Tumore della prostata, scoperti due nuovi marcatori
Il tumore della prostata si sviluppa quando le cellule della ghiandola prostatica mutano ed iniziano a moltiplicarsi senza essere più sottoposte ad alcun meccanismo di controllo. La particolarità di questo tumore risiede nel fatto che le cellule “impazzite” possono facilmente metastatizzare, ovvero spostarsi in altri organi, in particolar modo nelle ossa e nei linfonodi.
Questo tumore si sviluppa più frequentemente negli ultra cinquantenni e comporta dolore alla minzione, disfunzioni erettili, ed altri problemi.
Fino a poco tempo fa la diagnosi di tumore alla prostata veniva effettuata con un esame digito-rettale e con l’utilizzo di uno specifico marcatore ematico: l’enzima PSA. In caso di riscontri positivi di entrambi, o anche per livelli troppo elevati di PSA, si effettuava generalmente una biopsia di conferma.
Un recente studio ha dimostrato, però, che il dosaggio del PSA presenta un forte limite: molti pazienti, infatti, eseguono biopsie prostatiche “inutili” a causa della incapacità del PSA di suggerire, in maniera certa, la presenza di un tumore. Questo marcatore può risultare elevato anche in caso di infiammazioni prostatiche o di ipertrofia della prostata; ed effettuare una indagine diagnostica invadente, come una biopsia, sarebbe altamente sconsigliabile.
Negli ultimi mesi sono stati individuati due importanti marcatori, il PHI ed il PCA3, che possono affiancare il PSA.
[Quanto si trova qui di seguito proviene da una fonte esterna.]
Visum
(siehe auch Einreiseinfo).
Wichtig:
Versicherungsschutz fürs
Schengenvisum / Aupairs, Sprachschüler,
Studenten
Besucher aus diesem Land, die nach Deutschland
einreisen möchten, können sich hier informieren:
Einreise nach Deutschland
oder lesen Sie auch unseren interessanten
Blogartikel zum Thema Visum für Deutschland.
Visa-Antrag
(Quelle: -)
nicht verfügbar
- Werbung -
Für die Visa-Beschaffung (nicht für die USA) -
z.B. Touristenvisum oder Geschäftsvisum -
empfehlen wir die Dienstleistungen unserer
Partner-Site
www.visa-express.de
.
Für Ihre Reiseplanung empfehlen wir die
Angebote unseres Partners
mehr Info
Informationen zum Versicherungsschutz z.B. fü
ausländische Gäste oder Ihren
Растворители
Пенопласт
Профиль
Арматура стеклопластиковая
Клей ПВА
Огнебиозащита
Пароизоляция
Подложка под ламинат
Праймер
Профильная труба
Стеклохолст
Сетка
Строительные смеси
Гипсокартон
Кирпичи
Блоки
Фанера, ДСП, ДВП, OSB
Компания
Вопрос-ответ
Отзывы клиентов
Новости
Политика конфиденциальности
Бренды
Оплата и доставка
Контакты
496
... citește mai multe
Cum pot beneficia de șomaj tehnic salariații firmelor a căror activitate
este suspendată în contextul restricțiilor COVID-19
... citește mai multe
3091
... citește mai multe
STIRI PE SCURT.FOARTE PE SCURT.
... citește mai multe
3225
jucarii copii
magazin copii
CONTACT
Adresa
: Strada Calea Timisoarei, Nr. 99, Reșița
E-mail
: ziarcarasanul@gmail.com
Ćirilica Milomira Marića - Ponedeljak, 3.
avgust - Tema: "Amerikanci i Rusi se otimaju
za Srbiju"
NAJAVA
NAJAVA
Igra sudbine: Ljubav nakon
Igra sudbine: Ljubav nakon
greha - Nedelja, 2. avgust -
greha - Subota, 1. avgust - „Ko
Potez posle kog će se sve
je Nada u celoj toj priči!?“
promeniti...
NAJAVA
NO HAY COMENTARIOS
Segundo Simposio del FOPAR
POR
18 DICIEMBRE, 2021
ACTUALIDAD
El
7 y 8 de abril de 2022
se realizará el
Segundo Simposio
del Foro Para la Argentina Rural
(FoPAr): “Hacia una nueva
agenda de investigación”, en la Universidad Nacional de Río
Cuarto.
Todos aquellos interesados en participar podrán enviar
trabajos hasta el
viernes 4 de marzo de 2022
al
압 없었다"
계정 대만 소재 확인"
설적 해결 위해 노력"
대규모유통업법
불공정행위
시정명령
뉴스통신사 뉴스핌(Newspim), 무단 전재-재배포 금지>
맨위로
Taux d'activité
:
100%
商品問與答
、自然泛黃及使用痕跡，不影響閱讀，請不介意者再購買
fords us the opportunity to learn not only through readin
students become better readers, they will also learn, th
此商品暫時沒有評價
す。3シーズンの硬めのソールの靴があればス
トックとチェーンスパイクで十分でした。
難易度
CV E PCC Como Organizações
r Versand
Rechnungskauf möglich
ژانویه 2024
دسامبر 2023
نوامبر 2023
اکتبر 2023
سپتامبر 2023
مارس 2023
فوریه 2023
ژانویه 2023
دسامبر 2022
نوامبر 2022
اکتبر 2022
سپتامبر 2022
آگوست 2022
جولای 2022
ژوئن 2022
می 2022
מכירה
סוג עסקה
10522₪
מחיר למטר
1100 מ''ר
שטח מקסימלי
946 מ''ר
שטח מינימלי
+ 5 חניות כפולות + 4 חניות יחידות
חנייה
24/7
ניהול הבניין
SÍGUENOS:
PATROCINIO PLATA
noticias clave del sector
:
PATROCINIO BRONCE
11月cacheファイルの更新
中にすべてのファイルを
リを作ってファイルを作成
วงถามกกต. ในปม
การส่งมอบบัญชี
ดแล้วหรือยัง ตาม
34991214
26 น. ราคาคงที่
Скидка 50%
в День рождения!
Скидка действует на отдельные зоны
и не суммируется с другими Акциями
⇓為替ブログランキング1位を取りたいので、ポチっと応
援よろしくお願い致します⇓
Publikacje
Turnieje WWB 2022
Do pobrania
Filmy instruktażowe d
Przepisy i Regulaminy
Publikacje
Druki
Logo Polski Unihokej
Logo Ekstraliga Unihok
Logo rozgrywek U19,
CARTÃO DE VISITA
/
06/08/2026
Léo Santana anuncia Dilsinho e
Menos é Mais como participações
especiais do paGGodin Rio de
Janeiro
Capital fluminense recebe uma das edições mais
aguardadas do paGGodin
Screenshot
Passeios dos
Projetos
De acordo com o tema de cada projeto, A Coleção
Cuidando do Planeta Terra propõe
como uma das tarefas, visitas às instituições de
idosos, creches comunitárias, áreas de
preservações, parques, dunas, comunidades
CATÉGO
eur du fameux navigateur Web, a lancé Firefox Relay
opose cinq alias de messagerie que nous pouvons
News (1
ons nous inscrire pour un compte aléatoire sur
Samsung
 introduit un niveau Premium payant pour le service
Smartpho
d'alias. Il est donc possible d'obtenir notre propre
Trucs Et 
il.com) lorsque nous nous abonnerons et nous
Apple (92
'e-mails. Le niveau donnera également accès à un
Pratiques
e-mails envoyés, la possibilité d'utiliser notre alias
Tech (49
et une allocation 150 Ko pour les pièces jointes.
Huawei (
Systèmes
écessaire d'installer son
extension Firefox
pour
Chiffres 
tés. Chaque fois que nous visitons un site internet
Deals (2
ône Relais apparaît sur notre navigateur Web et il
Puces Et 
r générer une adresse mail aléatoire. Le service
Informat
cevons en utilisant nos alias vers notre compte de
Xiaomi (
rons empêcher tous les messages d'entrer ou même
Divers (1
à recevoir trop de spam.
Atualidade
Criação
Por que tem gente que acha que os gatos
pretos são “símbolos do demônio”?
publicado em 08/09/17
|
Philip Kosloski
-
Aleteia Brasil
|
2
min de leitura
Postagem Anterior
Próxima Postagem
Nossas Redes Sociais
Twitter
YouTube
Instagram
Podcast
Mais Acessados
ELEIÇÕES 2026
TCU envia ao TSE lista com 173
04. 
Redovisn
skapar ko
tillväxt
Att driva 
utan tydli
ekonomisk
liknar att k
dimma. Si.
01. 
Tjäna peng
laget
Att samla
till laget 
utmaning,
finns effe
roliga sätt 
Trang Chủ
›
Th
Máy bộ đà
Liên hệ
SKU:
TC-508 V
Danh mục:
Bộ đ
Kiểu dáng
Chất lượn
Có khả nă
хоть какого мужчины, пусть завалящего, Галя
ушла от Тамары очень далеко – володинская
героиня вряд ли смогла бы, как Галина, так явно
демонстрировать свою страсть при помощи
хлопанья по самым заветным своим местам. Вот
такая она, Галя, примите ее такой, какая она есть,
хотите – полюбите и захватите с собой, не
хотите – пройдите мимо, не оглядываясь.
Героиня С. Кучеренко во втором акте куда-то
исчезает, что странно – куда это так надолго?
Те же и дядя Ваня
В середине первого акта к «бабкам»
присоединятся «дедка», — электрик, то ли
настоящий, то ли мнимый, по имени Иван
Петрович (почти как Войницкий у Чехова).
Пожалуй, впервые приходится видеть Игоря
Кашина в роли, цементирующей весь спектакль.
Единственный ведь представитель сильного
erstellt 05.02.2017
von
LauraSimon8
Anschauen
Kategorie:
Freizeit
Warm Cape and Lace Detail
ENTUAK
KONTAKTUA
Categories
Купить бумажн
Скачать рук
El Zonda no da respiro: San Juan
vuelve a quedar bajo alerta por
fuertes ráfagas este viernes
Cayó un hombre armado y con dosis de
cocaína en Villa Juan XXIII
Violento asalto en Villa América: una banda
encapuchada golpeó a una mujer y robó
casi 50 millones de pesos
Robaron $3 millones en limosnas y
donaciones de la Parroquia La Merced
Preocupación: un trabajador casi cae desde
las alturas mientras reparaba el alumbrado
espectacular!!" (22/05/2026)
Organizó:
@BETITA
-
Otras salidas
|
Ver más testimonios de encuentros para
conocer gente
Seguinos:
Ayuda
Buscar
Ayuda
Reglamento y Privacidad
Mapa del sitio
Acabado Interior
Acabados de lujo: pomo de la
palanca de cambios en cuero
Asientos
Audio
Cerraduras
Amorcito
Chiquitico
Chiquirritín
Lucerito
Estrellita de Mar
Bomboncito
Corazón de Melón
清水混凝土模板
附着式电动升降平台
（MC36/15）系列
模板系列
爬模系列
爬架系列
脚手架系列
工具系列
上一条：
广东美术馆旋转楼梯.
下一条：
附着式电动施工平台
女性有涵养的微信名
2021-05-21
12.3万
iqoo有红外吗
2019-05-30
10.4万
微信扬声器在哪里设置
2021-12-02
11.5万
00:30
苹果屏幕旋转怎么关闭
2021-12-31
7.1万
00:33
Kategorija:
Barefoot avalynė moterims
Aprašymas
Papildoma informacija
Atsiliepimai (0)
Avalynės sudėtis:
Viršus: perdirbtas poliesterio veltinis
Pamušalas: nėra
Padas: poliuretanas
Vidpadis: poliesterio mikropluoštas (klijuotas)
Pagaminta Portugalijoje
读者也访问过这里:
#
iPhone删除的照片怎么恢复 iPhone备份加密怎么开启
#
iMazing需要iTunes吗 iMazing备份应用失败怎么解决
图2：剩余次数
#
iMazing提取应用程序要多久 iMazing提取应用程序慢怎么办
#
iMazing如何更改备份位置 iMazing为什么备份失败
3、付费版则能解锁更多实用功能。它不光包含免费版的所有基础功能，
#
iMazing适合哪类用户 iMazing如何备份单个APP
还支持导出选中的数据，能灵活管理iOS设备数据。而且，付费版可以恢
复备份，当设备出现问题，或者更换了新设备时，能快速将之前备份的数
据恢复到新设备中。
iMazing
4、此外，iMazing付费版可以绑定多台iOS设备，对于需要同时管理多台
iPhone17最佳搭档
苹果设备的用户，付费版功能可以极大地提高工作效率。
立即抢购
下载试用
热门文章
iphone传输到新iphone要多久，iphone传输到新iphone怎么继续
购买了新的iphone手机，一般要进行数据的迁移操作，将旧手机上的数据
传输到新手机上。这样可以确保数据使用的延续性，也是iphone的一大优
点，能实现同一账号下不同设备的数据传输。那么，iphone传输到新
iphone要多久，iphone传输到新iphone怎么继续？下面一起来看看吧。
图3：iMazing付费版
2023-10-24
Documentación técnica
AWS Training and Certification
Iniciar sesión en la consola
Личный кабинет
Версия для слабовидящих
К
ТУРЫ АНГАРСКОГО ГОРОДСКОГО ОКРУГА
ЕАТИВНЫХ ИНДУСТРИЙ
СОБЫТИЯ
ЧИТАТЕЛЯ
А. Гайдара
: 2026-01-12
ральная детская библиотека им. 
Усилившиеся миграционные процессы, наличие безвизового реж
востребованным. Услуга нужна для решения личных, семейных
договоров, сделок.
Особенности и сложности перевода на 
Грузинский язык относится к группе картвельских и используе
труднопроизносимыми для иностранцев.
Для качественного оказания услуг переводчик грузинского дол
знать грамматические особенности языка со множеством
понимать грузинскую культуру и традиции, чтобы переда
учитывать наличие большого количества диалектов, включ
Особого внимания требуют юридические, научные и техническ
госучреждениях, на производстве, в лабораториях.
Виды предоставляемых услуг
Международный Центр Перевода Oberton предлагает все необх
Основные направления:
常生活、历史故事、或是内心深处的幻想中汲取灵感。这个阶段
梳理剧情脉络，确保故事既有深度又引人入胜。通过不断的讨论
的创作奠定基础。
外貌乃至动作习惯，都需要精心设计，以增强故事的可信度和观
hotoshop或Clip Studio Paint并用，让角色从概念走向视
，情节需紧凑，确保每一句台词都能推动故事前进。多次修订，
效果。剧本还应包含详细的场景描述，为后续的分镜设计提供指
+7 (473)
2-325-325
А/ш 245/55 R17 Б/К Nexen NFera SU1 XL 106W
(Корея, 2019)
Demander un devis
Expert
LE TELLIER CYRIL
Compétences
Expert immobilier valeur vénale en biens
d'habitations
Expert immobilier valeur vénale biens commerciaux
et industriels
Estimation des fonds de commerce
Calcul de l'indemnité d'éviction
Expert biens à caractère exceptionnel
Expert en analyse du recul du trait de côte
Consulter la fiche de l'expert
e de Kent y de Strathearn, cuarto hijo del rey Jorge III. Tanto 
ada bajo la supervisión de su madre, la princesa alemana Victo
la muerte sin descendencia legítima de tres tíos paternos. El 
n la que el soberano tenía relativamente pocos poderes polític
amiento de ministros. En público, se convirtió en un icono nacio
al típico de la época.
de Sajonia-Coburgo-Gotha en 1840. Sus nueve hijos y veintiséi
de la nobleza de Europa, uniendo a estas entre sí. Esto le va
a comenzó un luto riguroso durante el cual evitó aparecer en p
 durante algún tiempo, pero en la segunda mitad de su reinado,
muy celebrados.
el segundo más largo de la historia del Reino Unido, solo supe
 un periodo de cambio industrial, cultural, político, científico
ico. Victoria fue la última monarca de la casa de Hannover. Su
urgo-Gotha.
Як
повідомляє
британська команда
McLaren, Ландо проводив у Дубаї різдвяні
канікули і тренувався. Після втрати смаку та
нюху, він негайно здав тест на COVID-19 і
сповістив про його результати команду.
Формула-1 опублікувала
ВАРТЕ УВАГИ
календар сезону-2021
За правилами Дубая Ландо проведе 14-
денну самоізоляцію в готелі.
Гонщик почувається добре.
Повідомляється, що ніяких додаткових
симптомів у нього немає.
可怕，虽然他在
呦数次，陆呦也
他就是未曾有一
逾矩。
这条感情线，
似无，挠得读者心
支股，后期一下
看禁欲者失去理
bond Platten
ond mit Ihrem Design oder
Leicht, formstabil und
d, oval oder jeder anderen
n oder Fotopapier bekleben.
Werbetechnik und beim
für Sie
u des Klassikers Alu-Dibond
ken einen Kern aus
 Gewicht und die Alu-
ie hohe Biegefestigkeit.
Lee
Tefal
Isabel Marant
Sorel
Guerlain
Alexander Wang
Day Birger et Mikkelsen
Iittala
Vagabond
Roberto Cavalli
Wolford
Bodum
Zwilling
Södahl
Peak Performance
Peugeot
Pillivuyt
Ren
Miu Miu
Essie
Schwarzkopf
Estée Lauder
Il primo deriva da una elaborazione matematica di tre dati relativi al PSA: PSA totale, PSA libero e pro-PSA. Nei pazienti con PSA totale compreso fra 2.5 e 10 ng/mL, i valori dell’indice PHI sono risultati associati alla presenza di una malattia clinicamente significativa.
Il PCA3 invece è risultato molto utile in quei pazienti che eseguono le biopsie prostatiche per un dubbio tumorale, nel caso in cui queste risultassero negative. In questi casi infatti bisogna decidere se risulta opportuno effettuare una seconda biopsia. È stato confermato che il PCA3 ha una espressione da 60 a 100 volte superiore nelle cellule tumorali rispetto a quelle benigne per cui un valore elevato nelle urine, suggerendo la presenza di un tumore prostatico, rende auspicabile effettuare una seconda biopsia.